> The problem: Those lines of the data that hold the word "immunohistochemical" are to be copied out.

|---|

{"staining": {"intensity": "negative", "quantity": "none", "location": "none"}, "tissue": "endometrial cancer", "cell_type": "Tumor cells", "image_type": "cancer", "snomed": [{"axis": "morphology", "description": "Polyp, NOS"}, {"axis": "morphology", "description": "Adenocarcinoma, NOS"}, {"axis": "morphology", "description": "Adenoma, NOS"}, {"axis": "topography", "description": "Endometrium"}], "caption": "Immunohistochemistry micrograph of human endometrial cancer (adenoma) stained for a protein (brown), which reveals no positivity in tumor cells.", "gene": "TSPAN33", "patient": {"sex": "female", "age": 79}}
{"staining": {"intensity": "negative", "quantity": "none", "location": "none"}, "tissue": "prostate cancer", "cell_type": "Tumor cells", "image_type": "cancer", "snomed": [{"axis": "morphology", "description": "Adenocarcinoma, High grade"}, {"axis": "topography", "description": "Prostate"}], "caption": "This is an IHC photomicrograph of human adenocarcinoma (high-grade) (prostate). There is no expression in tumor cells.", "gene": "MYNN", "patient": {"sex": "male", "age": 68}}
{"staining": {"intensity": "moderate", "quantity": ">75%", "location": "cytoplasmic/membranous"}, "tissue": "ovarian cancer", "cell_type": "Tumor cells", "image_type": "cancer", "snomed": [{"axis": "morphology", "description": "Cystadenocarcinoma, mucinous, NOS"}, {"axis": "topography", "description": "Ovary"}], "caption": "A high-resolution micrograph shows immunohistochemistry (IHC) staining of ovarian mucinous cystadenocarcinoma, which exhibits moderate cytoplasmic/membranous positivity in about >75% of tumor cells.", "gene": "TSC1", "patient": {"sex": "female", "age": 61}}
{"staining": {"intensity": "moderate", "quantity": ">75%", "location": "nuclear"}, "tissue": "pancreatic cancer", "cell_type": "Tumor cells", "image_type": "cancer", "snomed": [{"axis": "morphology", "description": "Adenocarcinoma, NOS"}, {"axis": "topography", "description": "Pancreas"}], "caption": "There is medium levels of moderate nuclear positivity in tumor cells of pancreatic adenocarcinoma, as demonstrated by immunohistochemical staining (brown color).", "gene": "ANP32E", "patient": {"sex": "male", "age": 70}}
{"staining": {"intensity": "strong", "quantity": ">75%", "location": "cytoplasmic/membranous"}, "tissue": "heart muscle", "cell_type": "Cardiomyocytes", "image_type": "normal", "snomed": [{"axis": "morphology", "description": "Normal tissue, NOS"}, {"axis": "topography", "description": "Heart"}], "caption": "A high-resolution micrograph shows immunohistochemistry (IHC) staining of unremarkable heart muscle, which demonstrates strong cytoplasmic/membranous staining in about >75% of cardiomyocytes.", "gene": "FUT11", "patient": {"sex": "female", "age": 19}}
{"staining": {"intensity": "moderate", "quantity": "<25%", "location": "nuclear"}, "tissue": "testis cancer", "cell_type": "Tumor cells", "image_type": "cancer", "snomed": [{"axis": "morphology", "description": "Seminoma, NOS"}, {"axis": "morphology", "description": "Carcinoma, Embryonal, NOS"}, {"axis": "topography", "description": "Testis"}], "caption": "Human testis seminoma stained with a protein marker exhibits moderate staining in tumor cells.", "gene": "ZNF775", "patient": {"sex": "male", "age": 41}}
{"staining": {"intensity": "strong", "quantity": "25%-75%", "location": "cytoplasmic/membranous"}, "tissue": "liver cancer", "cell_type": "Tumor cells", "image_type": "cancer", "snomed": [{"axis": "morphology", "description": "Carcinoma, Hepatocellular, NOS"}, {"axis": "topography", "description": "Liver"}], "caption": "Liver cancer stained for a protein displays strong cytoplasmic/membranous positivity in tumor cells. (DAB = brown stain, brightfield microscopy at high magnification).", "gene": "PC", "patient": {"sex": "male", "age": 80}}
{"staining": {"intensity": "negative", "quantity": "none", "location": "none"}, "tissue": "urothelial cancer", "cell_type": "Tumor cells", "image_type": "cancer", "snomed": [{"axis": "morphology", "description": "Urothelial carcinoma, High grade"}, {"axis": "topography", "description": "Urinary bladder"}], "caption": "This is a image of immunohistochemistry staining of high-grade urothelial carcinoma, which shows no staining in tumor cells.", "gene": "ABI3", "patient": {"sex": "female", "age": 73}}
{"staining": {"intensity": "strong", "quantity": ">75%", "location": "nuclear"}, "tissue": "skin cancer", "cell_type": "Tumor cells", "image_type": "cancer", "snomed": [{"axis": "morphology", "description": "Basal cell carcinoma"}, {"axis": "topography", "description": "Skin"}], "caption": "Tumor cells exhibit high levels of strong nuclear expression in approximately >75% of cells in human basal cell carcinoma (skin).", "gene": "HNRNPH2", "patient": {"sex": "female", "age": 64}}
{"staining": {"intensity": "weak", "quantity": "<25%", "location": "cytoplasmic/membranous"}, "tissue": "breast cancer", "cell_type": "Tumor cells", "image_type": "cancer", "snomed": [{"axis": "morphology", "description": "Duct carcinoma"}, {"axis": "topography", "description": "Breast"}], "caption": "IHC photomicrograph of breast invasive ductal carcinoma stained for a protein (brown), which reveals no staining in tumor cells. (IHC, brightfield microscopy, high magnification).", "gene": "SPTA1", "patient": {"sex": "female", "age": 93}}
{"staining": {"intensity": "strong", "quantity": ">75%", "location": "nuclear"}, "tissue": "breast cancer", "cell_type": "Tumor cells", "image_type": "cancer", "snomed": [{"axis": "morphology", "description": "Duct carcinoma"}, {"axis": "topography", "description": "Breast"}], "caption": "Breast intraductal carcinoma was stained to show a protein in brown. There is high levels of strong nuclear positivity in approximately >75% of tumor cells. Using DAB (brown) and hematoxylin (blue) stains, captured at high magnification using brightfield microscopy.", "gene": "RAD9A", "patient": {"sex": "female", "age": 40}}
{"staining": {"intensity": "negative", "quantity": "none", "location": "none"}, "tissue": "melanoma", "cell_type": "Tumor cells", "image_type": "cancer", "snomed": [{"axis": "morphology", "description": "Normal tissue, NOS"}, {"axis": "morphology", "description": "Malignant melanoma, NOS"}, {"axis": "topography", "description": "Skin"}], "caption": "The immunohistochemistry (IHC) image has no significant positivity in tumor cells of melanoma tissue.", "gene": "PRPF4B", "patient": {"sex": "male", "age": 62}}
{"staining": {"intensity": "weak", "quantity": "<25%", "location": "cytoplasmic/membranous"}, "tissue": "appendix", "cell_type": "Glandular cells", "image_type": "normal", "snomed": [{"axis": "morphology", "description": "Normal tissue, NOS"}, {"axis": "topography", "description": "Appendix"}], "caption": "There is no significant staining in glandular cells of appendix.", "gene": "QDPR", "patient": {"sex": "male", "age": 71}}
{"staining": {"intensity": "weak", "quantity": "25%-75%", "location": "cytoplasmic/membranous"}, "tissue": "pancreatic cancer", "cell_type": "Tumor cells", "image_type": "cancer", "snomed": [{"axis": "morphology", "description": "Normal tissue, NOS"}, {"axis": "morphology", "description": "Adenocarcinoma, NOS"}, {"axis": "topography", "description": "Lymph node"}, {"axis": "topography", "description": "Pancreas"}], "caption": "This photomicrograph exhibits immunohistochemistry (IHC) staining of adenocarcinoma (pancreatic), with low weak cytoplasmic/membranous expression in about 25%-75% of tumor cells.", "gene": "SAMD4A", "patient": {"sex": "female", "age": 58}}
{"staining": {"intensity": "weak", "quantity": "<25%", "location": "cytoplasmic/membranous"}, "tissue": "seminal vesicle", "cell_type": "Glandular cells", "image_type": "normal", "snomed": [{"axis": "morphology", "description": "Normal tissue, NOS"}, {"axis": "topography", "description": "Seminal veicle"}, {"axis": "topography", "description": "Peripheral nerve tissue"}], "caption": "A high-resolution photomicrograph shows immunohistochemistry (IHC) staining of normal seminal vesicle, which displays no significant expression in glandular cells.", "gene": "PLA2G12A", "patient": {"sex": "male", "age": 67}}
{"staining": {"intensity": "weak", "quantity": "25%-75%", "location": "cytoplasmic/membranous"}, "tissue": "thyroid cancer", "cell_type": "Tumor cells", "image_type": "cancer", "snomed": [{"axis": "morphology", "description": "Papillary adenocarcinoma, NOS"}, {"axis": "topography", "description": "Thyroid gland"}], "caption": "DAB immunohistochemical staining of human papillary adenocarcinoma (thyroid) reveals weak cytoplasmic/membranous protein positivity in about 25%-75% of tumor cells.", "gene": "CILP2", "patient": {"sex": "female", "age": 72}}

|---|

> Exercise output:
{"staining": {"intensity": "moderate", "quantity": ">75%", "location": "nuclear"}, "tissue": "pancreatic cancer", "cell_type": "Tumor cells", "image_type": "cancer", "snomed": [{"axis": "morphology", "description": "Adenocarcinoma, NOS"}, {"axis": "topography", "description": "Pancreas"}], "caption": "There is medium levels of moderate nuclear positivity in tumor cells of pancreatic adenocarcinoma, as demonstrated by immunohistochemical staining (brown color).", "gene": "ANP32E", "patient": {"sex": "male", "age": 70}}
{"staining": {"intensity": "weak", "quantity": "25%-75%", "location": "cytoplasmic/membranous"}, "tissue": "thyroid cancer", "cell_type": "Tumor cells", "image_type": "cancer", "snomed": [{"axis": "morphology", "description": "Papillary adenocarcinoma, NOS"}, {"axis": "topography", "description": "Thyroid gland"}], "caption": "DAB immunohistochemical staining of human papillary adenocarcinoma (thyroid) reveals weak cytoplasmic/membranous protein positivity in about 25%-75% of tumor cells.", "gene": "CILP2", "patient": {"sex": "female", "age": 72}}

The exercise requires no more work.